The Affordable Care Act (ACA) has affected nearly every Program within the Office of Maternal, Child and Family Health. Managers projected steep declines in safety net programs over time, but when WV far exceeded the projected goals in Medicaid enrollment, Programs experienced immediate sharp declines in service Programs. For example, the Breast and Cervical Cancer Screening Program may not even screen 25% of the women that were screened prior to Medicaid expansion, and at this time, there are no uninsured children enrolled in the Children with Special Health Care Needs Program.
In many ways the implementation of ACA has shifted the mission of the Office. Prior to January 2014, the Office focused much of its energy and funds on providing safety net services. While the Office is still providing those same services on a much smaller scale, the focus of the Office is evolving to support the Triple Aim of the ACA. The WV Department of Health and Human Resources, under the direction of Cabinet Bill Crouch, has brings together leaders from all health sectors across WV to form a Health Improvement Collaborative to support the implementation of ACA. Under this Collaborative, the Department facilitates three workgroups including Better Health, Better Care and Lower Cost. The Office continues to make numerous presentations to all three workgroups, and the Office Director is an active member of the Better Health Committee. At the time of this application, this group is working to complete the State Health Plan.
The Office is supporting the efforts of the Triple Aim in many ways.

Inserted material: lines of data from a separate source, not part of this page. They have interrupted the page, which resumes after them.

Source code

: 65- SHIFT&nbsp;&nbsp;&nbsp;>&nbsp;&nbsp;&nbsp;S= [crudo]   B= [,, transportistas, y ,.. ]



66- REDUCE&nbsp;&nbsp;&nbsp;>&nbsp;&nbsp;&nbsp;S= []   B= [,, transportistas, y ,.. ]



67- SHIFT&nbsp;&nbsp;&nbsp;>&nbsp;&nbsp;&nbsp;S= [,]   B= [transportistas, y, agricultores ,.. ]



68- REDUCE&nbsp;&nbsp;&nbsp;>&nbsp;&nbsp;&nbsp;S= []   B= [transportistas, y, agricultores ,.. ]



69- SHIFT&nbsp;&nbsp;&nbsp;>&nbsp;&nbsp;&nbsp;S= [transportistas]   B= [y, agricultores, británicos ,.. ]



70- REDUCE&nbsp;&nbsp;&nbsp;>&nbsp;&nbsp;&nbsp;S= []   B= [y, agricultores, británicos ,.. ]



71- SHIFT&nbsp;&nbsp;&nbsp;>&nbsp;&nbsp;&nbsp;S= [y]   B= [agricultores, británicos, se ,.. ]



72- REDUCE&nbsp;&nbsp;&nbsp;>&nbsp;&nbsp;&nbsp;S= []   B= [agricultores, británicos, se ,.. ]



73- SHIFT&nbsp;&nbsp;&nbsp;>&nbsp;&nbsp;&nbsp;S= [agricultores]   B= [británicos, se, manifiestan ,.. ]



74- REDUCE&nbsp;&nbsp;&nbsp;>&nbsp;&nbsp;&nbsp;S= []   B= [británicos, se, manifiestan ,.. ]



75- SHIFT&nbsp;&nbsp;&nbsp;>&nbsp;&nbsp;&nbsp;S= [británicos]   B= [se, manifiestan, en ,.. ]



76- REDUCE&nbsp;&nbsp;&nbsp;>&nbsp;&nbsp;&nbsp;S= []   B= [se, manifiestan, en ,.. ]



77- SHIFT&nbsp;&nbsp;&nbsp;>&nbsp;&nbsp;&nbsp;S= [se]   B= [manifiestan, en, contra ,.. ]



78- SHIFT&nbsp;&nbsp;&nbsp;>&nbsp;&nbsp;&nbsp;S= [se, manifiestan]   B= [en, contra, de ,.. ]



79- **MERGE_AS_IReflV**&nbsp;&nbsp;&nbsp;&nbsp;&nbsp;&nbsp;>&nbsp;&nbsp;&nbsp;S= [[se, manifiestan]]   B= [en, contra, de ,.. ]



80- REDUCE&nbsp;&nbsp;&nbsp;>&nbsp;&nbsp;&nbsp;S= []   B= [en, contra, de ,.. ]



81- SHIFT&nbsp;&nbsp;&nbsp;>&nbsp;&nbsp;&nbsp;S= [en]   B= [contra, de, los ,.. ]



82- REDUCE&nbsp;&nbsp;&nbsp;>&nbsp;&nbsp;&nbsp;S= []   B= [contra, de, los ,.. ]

Historically, the Office has always established disseminated and monitored evidence-based practices for health care providers, specific to clinical service programs. However, the Office has taken a more active role in promoting evidence-based health services by working with Managed Care Organizations (MCO) to have services not covered in the Medicaid State Plan included as value added services. For example, one MCO began covering limited preventive dental care for pregnant women.

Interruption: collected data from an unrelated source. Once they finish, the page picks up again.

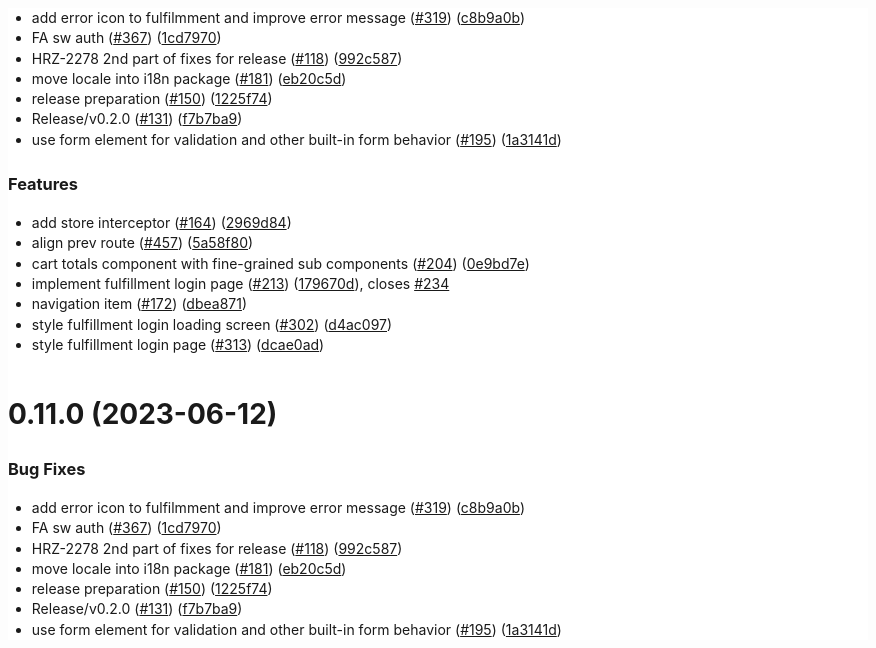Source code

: * add error icon to fulfilmment and improve error message ([#319](https://github.com/spryker/oryx/issues/319)) ([c8b9a0b](https://github.com/spryker/oryx/commit/c8b9a0bd5de208b1a559014f03dd2b933bdefeaf))
* FA sw auth ([#367](https://github.com/spryker/oryx/issues/367)) ([1cd7970](https://github.com/spryker/oryx/commit/1cd79701d9c60a4188b3496e9397a622fc2e6eb2))
* HRZ-2278 2nd part of fixes for release ([#118](https://github.com/spryker/oryx/issues/118)) ([992c587](https://github.com/spryker/oryx/commit/992c58714eed594fe900d2645bba4a9a59c0fee2))
* move locale into i18n package ([#181](https://github.com/spryker/oryx/issues/181)) ([eb20c5d](https://github.com/spryker/oryx/commit/eb20c5dbf5bbb35e829b9faa1c1ada8bdc34203a))
* release preparation ([#150](https://github.com/spryker/oryx/issues/150)) ([1225f74](https://github.com/spryker/oryx/commit/1225f74b48928d61d0574a9dc275999c1f0602ac))
* Release/v0.2.0 ([#131](https://github.com/spryker/oryx/issues/131)) ([f7b7ba9](https://github.com/spryker/oryx/commit/f7b7ba9b8dba11e407269fb14b120792b664ab9d))
* use form element for validation and other built-in form behavior ([#195](https://github.com/spryker/oryx/issues/195)) ([1a3141d](https://github.com/spryker/oryx/commit/1a3141d09daa6f6006f23f54f141ffb58048e10a))


### Features

* add store interceptor ([#164](https://github.com/spryker/oryx/issues/164)) ([2969d84](https://github.com/spryker/oryx/commit/2969d8451d0e1d4dc7e09b2ce92519709bbf65c1))
* align prev route ([#457](https://github.com/spryker/oryx/issues/457)) ([5a58f80](https://github.com/spryker/oryx/commit/5a58f806251ef452db5623d82e63e65ac6fe8440))
* cart totals component with fine-grained  sub components  ([#204](https://github.com/spryker/oryx/issues/204)) ([0e9bd7e](https://github.com/spryker/oryx/commit/0e9bd7e3c146289589475801499c10b989d3735f))
* implement fulfillment login page ([#213](https://github.com/spryker/oryx/issues/213)) ([179670d](https://github.com/spryker/oryx/commit/179670d88338241e26cedc05bbe73c52565a020a)), closes [#234](https://github.com/spryker/oryx/issues/234)
* navigation item ([#172](https://github.com/spryker/oryx/issues/172)) ([dbea871](https://github.com/spryker/oryx/commit/dbea8717aa5c61391938f41c831db2f775fb3c04))
* style fulfillment login loading screen ([#302](https://github.com/spryker/oryx/issues/302)) ([d4ac097](https://github.com/spryker/oryx/commit/d4ac097816fa5de75d27e03a3366142a56e76166))
* style fulfillment login page ([#313](https://github.com/spryker/oryx/issues/313)) ([dcae0ad](https://github.com/spryker/oryx/commit/dcae0ad9139eaab935d4c04498e8f3c12ce28fb9))





# 0.11.0 (2023-06-12)


### Bug Fixes

* add error icon to fulfilmment and improve error message ([#319](https://github.com/spryker/oryx/issues/319)) ([c8b9a0b](https://github.com/spryker/oryx/commit/c8b9a0bd5de208b1a559014f03dd2b933bdefeaf))
* FA sw auth ([#367](https://github.com/spryker/oryx/issues/367)) ([1cd7970](https://github.com/spryker/oryx/commit/1cd79701d9c60a4188b3496e9397a622fc2e6eb2))
* HRZ-2278 2nd part of fixes for release ([#118](https://github.com/spryker/oryx/issues/118)) ([992c587](https://github.com/spryker/oryx/commit/992c58714eed594fe900d2645bba4a9a59c0fee2))
* move locale into i18n package ([#181](https://github.com/spryker/oryx/issues/181)) ([eb20c5d](https://github.com/spryker/oryx/commit/eb20c5dbf5bbb35e829b9faa1c1ada8bdc34203a))
* release preparation ([#150](https://github.com/spryker/oryx/issues/150)) ([1225f74](https://github.com/spryker/oryx/commit/1225f74b48928d61d0574a9dc275999c1f0602ac))
* Release/v0.2.0 ([#131](https://github.com/spryker/oryx/issues/131)) ([f7b7ba9](https://github.com/spryker/oryx/commit/f7b7ba9b8dba11e407269fb14b120792b664ab9d))
* use form element for validation and other built-in form behavior ([#195](https://github.com/spryker/oryx/issues/195)) ([1a3141d](https://github.com/spryker/oryx/commit/1a3141d09daa6f6006f23f54f141ffb58048e10a))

Like many states, WV cannot afford fee for service Medicaid in the expansion environment. As a result, enrollment in Medicaid managed care has risen dramatically. While the Office has always set standards for the State’s EPSDT Program, this role has remained and in some areas expanded with the State’s utilization of MCOs. Currently, the Office is working closely with the Medicaid and the MCOs to help with the transition of children with special health care needs to managed care.
The Office is also working to support linkages for coordinated care at the community level. This became a central focus of the Children with Special Health Care Needs Program during the Program’s recent redesign. The redesign was hastened by the implementation of ACA in order to meet the goal of assuring that children receive services within their community and that those services are coordinated among all the child’s providers. This is a theme throughout OMCFH programs including the Home Visitation and Birth To Three Programs.
The Office also continues to advance quality maternal child health programs. One example of this effort is the implementation of the State’s Home Visitation Program. The Program has become one of the Office’s foundational programs over the last year, because it exemplifies the goals of ACA in a way that residents of WV understand from the policy level to the family level. Implementation of this Program has provided the Office an opportunity to communicate in a meaningful way with new stakeholders and partners. While the relationship with the Department’s Bureau for Children and Families is not a new one, both groups have struggled to find a common language. Language created barriers in identifying ways to improve the health outcomes of children, a common goal. The Home Visitation Program provides a common language that allows both groups to address the issue of child welfare at a broader level.
In addition, the Office continues to monitor the quality of clinical practice at the community level. For example, the HealthCheck Program audited provider charts to assess the level of developmental screening for children zero to three years, and completed an audit of provider records to assess vision screening. When these audits were combined with provider training, rates for developmental screening with an approved tool more than doubled for some age groups. Improvements are further supported by the fact that the Birth To Three Program experienced corresponding increases in the number of referrals for this same time period. The Office intends to expand the practice of clinical audits to other critical issues.